== EXERCISE MATERIALS
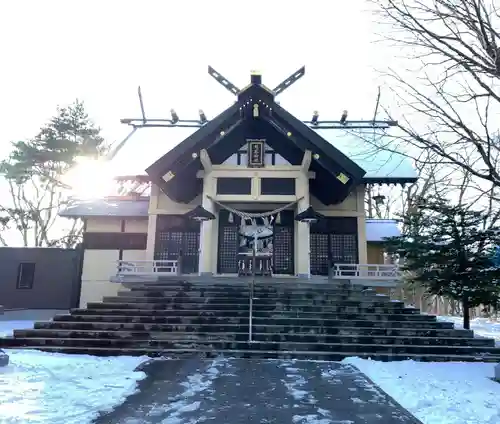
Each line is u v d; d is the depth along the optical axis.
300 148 17.55
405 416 5.22
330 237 18.73
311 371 7.88
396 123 9.49
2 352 7.66
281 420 5.02
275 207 18.78
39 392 5.91
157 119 24.08
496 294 12.86
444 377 7.46
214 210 18.19
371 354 9.37
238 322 10.93
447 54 6.80
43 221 33.41
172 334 10.16
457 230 13.45
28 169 30.17
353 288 14.09
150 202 19.39
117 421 4.86
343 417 5.17
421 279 13.88
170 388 6.43
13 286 19.97
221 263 18.55
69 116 31.86
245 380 7.06
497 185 6.65
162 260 17.69
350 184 17.22
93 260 20.03
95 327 10.52
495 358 9.24
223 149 18.84
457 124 7.06
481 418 5.16
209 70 20.50
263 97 17.45
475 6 6.34
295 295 12.94
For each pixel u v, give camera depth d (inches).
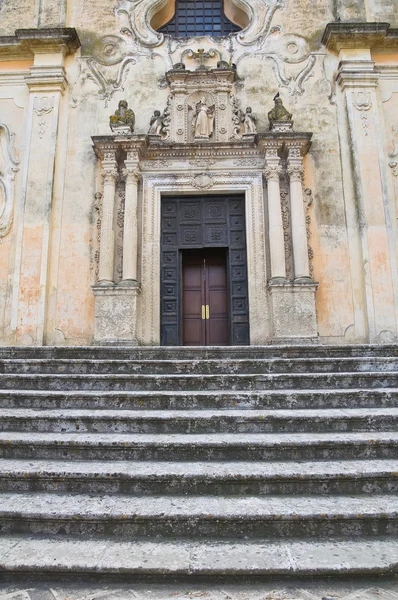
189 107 408.5
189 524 113.9
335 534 113.2
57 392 183.6
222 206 398.9
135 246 368.5
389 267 367.9
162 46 425.4
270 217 371.9
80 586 97.3
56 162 396.5
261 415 159.9
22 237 378.0
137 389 193.5
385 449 144.8
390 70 412.2
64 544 109.0
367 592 93.8
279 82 413.4
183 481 128.8
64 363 217.5
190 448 144.0
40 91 408.8
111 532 114.1
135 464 138.9
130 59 421.4
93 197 390.9
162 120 404.5
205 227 395.5
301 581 97.7
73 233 384.2
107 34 428.8
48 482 131.4
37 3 434.6
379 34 406.0
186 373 212.5
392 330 357.4
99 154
====
BRIEF: Copy out all of the data word for word. Do not carry over any picture.

SOLUTION FOR THIS TASK:
Each line is u v d; d is the depth along the optical axis.
300 148 17.55
405 416 5.22
330 237 18.73
311 371 7.88
396 123 9.49
2 352 7.66
281 420 5.02
275 207 18.78
39 392 5.91
157 119 24.08
496 294 12.86
444 377 7.46
214 210 18.19
371 354 9.37
238 322 10.93
447 54 6.80
43 221 33.41
172 334 10.16
457 230 13.45
28 169 30.17
353 288 14.09
150 202 19.39
117 421 4.86
343 417 5.17
421 279 13.88
170 388 6.43
13 286 19.97
221 263 18.55
69 116 31.86
245 380 7.06
497 185 6.65
162 260 17.69
350 184 17.22
93 260 20.03
95 327 10.52
495 358 9.24
223 149 18.84
457 124 7.06
481 418 5.16
209 70 20.50
263 97 17.45
475 6 6.34
295 295 12.94
For each pixel u v, give camera depth d (inches).
189 107 408.5
189 524 113.9
335 534 113.2
57 392 183.6
222 206 398.9
135 246 368.5
389 267 367.9
162 46 425.4
270 217 371.9
80 586 97.3
56 162 396.5
261 415 159.9
22 237 378.0
137 389 193.5
385 449 144.8
390 70 412.2
64 544 109.0
367 592 93.8
279 82 413.4
183 481 128.8
64 363 217.5
190 448 144.0
40 91 408.8
111 532 114.1
135 464 138.9
130 59 421.4
93 197 390.9
162 120 404.5
205 227 395.5
301 581 97.7
73 233 384.2
107 34 428.8
48 482 131.4
37 3 434.6
379 34 406.0
186 373 212.5
392 330 357.4
99 154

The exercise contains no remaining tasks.